Bug 59333 - Version 2.4.20 server-status does not show page being retrieved
Summary: Version 2.4.20 server-status does not show page being retrieved
Status: RESOLVED FIXED
Alias: None
Product: Apache httpd-2
Classification: Unclassified
Component: mod_status (show other bugs)
Version: 2.4.20
Hardware: PC Linux
: P2 minor (vote)
Target Milestone: ---
Assignee: Apache HTTPD Bugs Mailing List
URL:
Keywords: FixedInTrunk
Depends on:
Blocks:
 
Reported: 2016-04-15 17:19 UTC by Robert Dinse
Modified: 2016-08-29 07:54 UTC (History)
0 users



Attachments
Server Status (111.71 KB, text/html)
2016-04-15 17:19 UTC, Robert Dinse
Details
Clear old/unkown worker score entry at incoming request (630 bytes, patch)
2016-04-24 18:01 UTC, Yann Ylavic
Details | Diff
Save/restore last request info in/from conn_rec (2.96 KB, patch)
2016-04-25 21:37 UTC, Yann Ylavic
Details | Diff
Save/restore last request info in/from conn_rec (2.4.x) (6.27 KB, patch)
2016-04-26 17:53 UTC, Yann Ylavic
Details | Diff
Alternative to 33803/33808. (1.12 KB, patch)
2016-05-08 15:57 UTC, Rainer Jung
Details | Diff
Save/restore last request info in/from conn_rec (trunk) (3.39 KB, patch)
2016-05-08 20:04 UTC, Yann Ylavic
Details | Diff
Fix scoreboard for 2.4.20 (13.72 KB, patch)
2016-05-10 21:05 UTC, Yann Ylavic
Details | Diff
Fix scoreboard for 2.4.20 + avoid blanks (16.04 KB, patch)
2016-05-10 21:10 UTC, Yann Ylavic
Details | Diff

Note You need to log in before you can comment on or make changes to this bug.
Description Robert Dinse 2016-04-15 17:19:34 UTC
Created attachment 33769 [details]
Server Status

This was broken between version 2.4.18 and 2.4.20, version 2.4.20 wasn't an option in the version pull-down menu.  The server-status no longer shows the URL or domain name of the page being retrieved.
Comment 1 Eric Covener 2016-04-15 17:41:21 UTC
Was reported earlier and is proposed for backport

http://home.apache.org/~ylavic/patches/httpd-2.4.x-scoreboard_preserve-v2.patch
Comment 2 Nick Warne 2016-04-23 16:46:10 UTC
I don't think this is fixed - not properly at least.

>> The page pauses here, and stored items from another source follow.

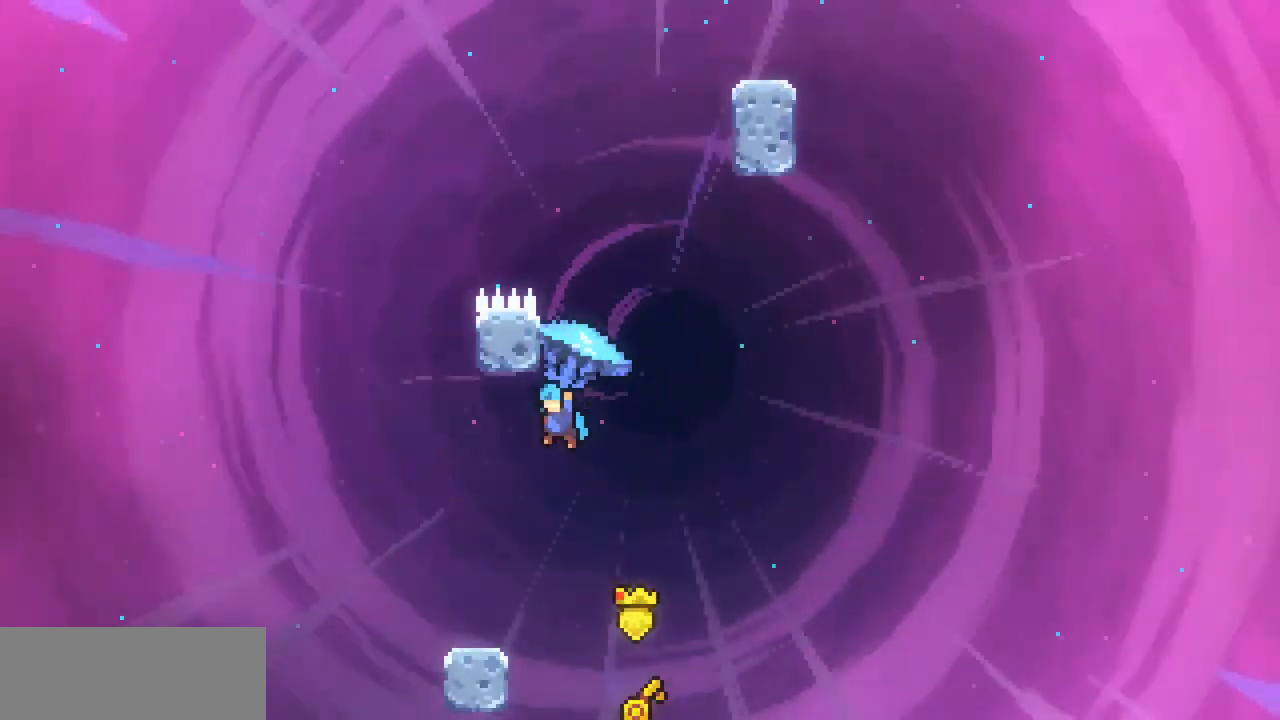
{"keys": ["down", "x"], "events": [[67, "left", "up"]]}
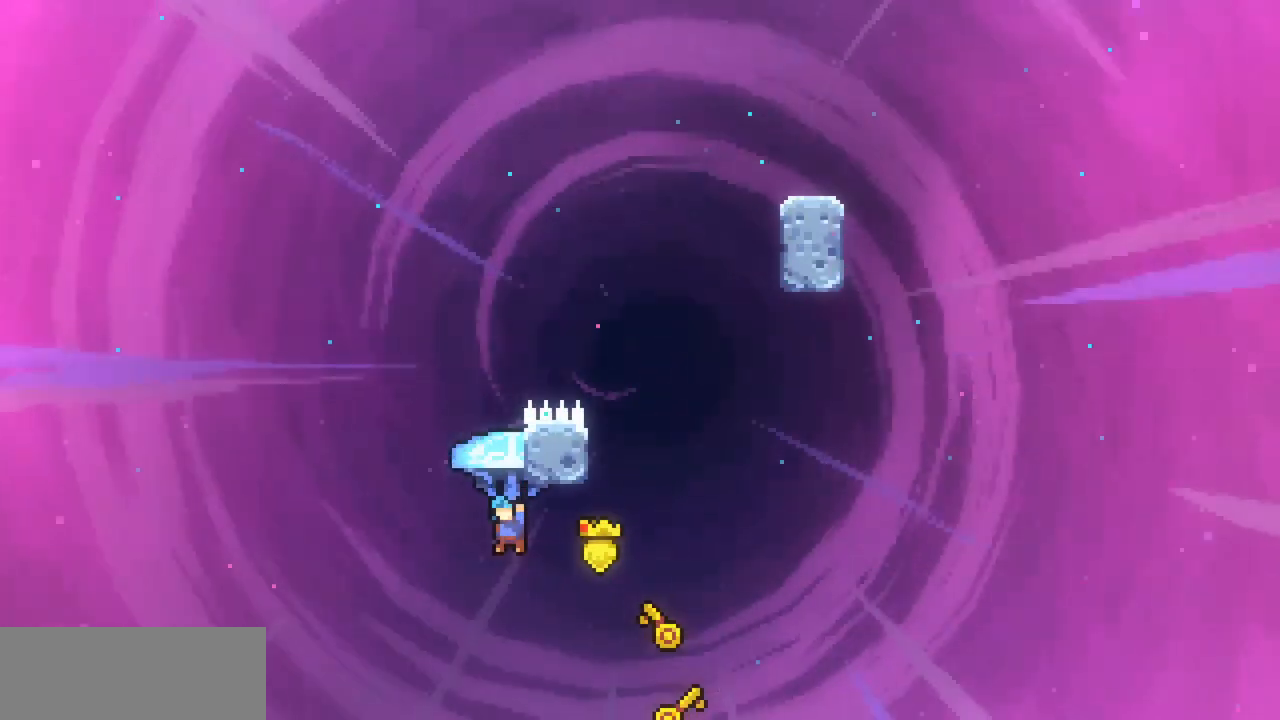
{"keys": ["right", "x"], "events": [[367, "right", "down"], [433, "down", "up"]]}
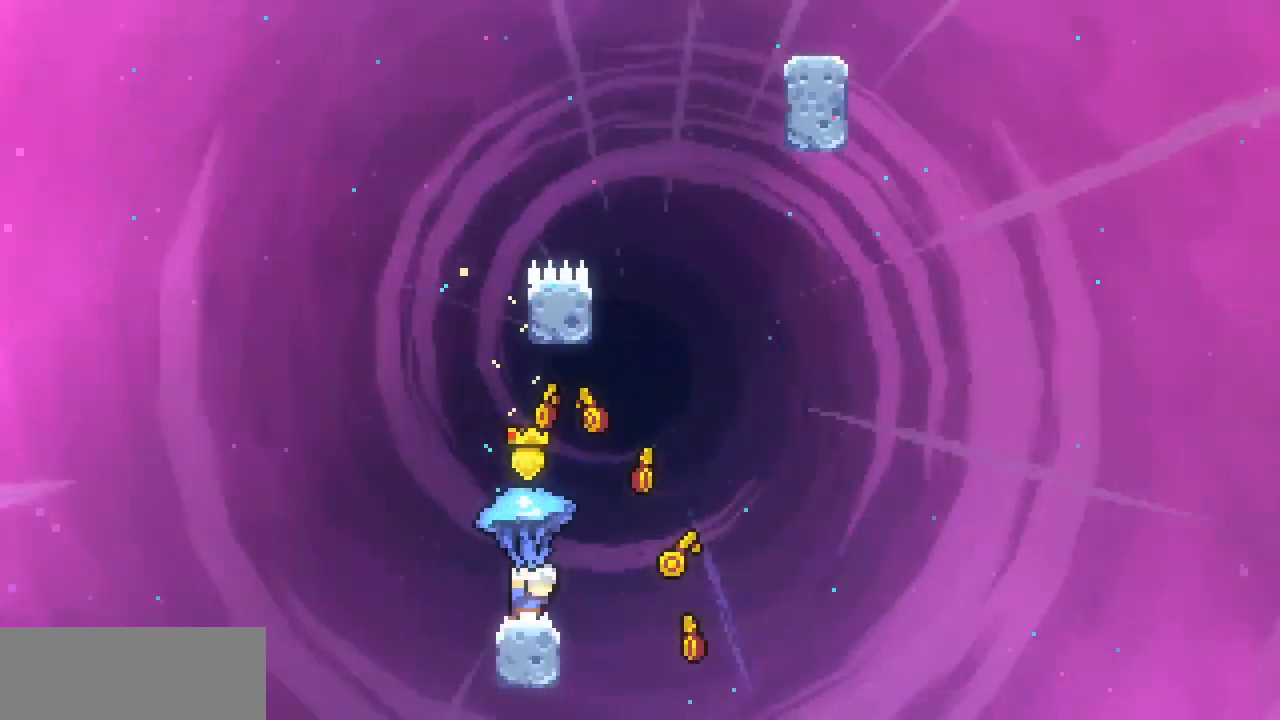
{"keys": ["down", "up"], "events": [[67, "z", "down"], [267, "right", "up"], [400, "down", "down"], [400, "x", "up"], [433, "z", "up"], [500, "up", "down"]]}
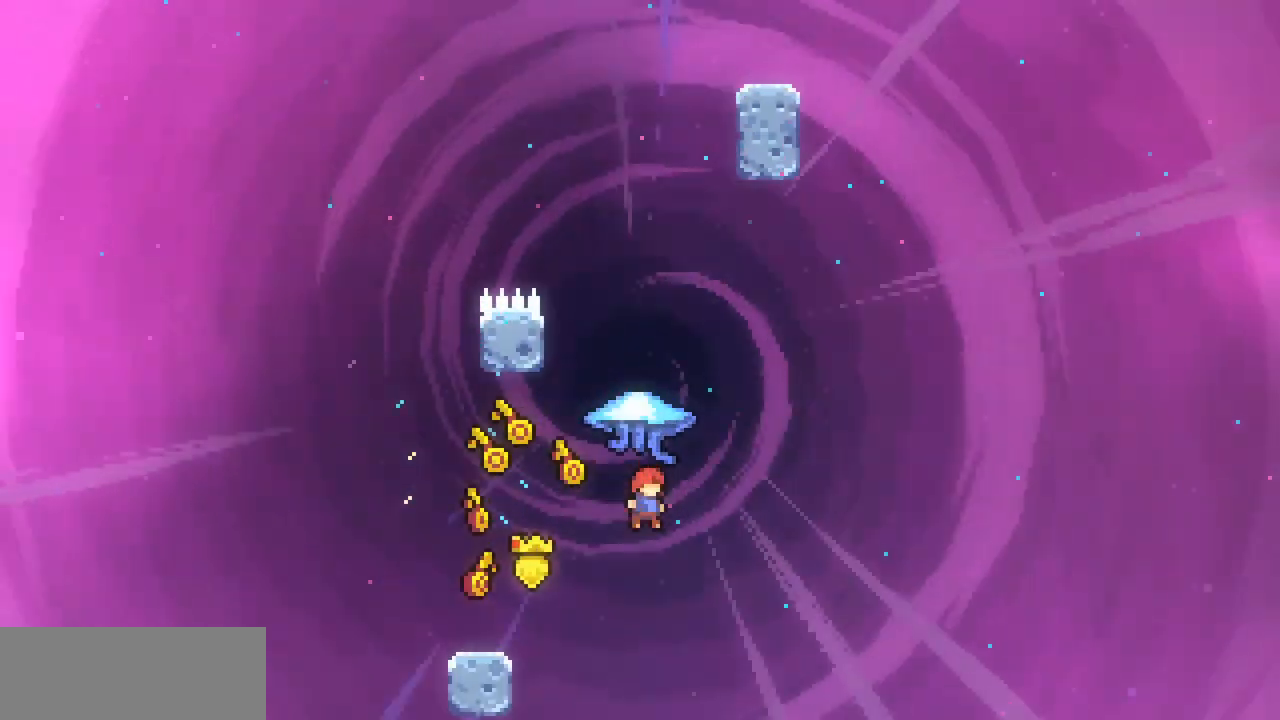
{"keys": ["up", "x"], "events": [[33, "down", "up"], [67, "c", "down"], [67, "x", "down"], [233, "c", "up"]]}
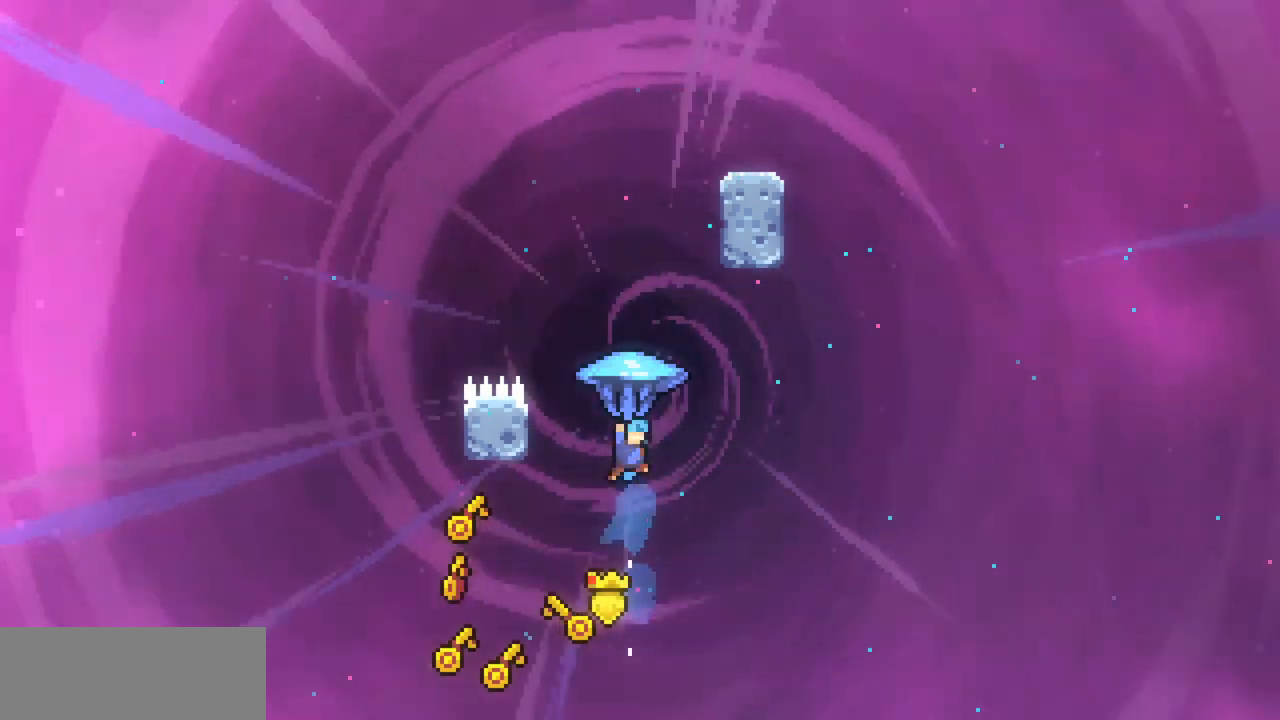
{"keys": ["right", "up", "x", "z"], "events": [[133, "right", "down"], [467, "z", "down"]]}
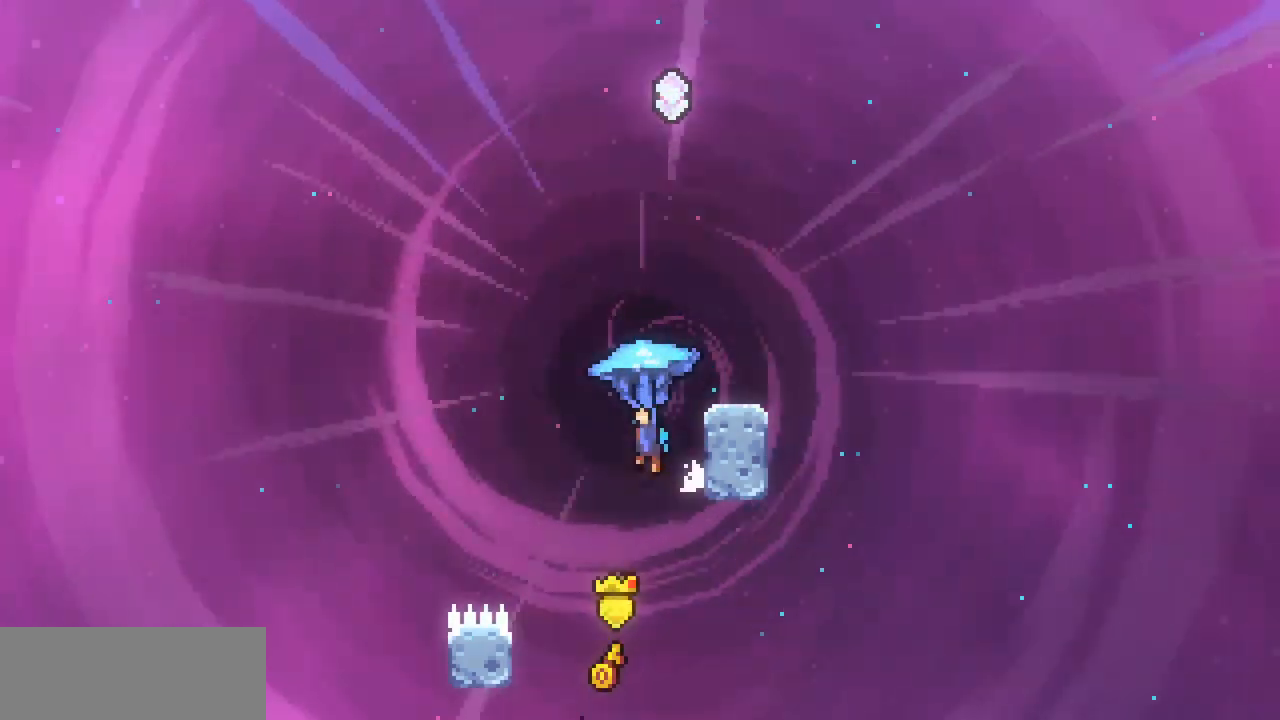
{"keys": ["right", "up", "x", "z"], "events": []}
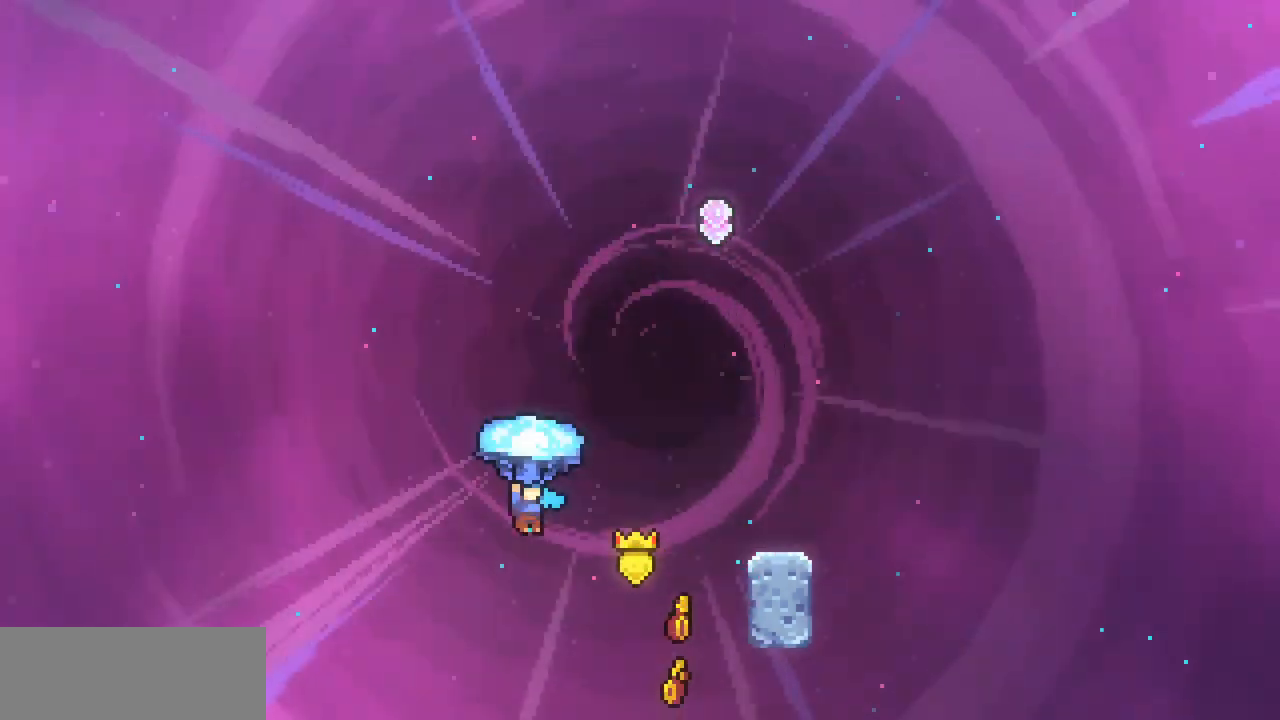
{"keys": ["right", "up", "x", "z"], "events": []}
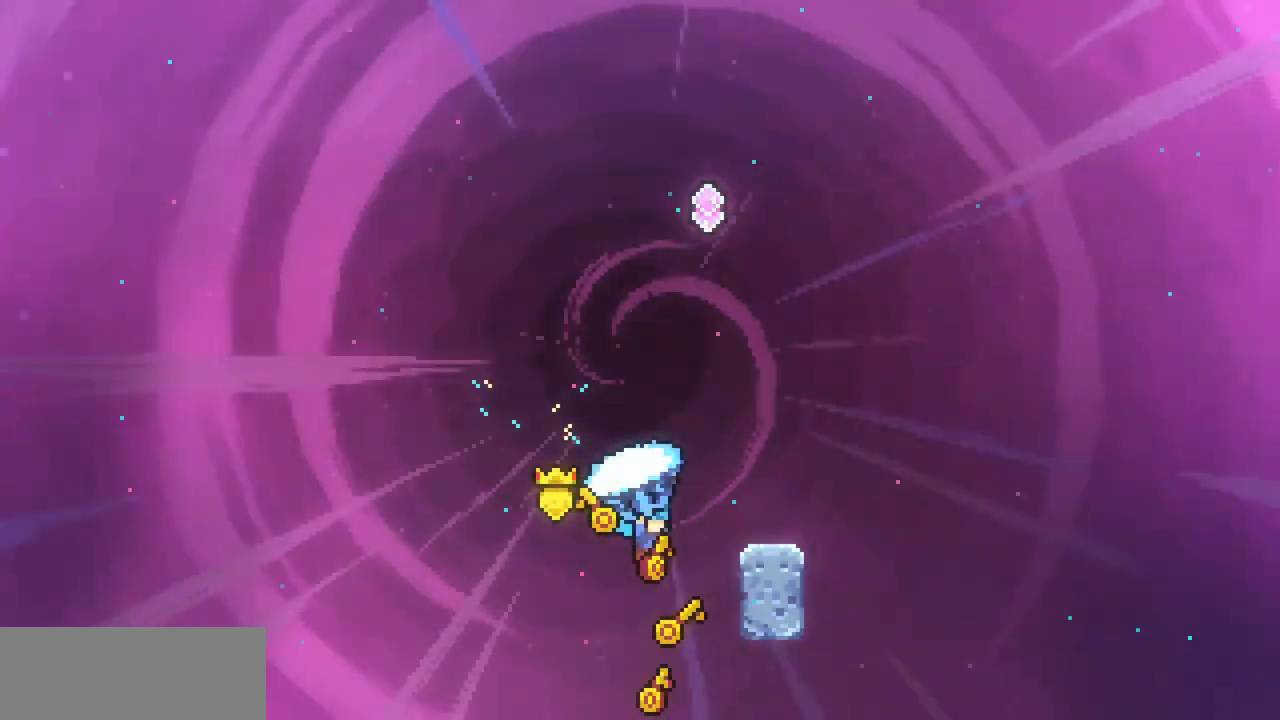
{"keys": ["right", "up", "x", "z"], "events": [[133, "z", "up"], [233, "z", "down"]]}
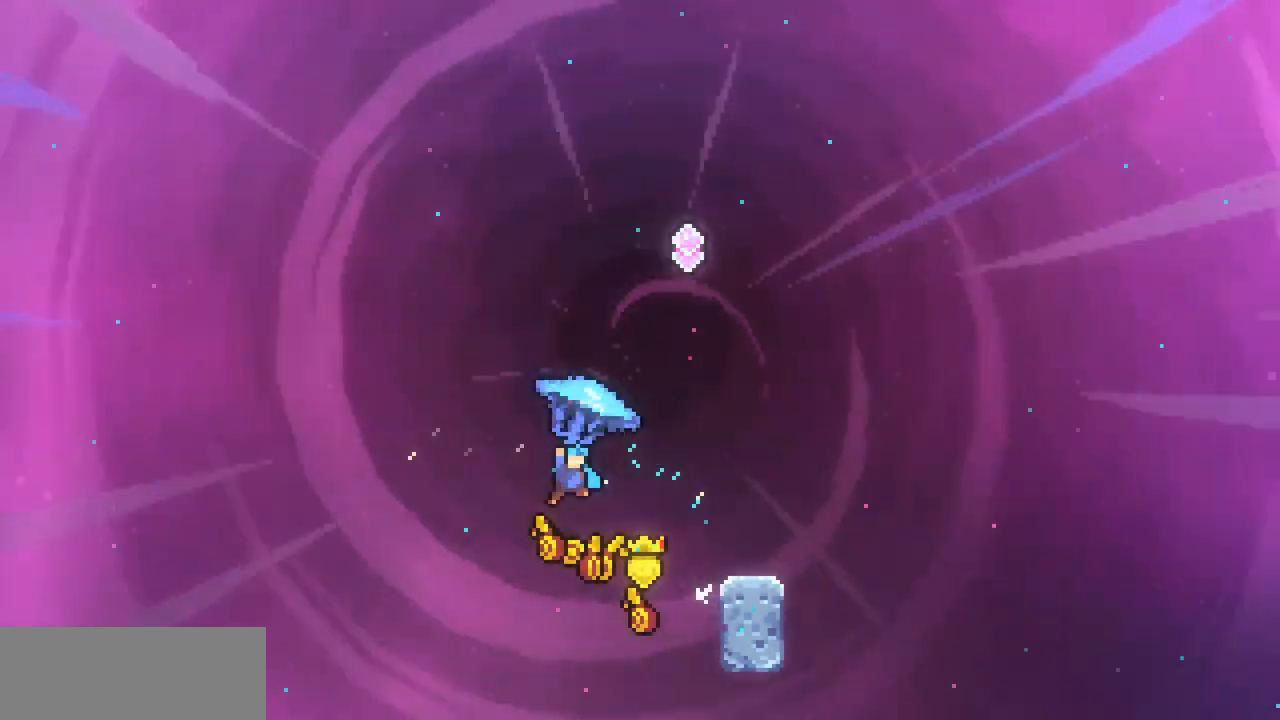
{"keys": ["right", "up", "x", "z"], "events": []}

I have a few 'hidden' pages that I use to monitor a few of my server scripts, and after applying this patch to get server-status back, I see wrong IP's accessing these pages when it is impossible to do so.
Comment 3 Yann Ylavic 2016-04-23 17:26:13 UTC
(In reply to Nick Warne from comment #2)
> I have a few 'hidden' pages that I use to monitor a few of my server
> scripts, and after applying this patch to get server-status back, I see
> wrong IP's accessing these pages when it is impossible to do so.

Another change from 2.4.20 is that the client (IP) reported by mod_status may now be the one of the user-agent (origin) as determined by mod_remoteip configuration.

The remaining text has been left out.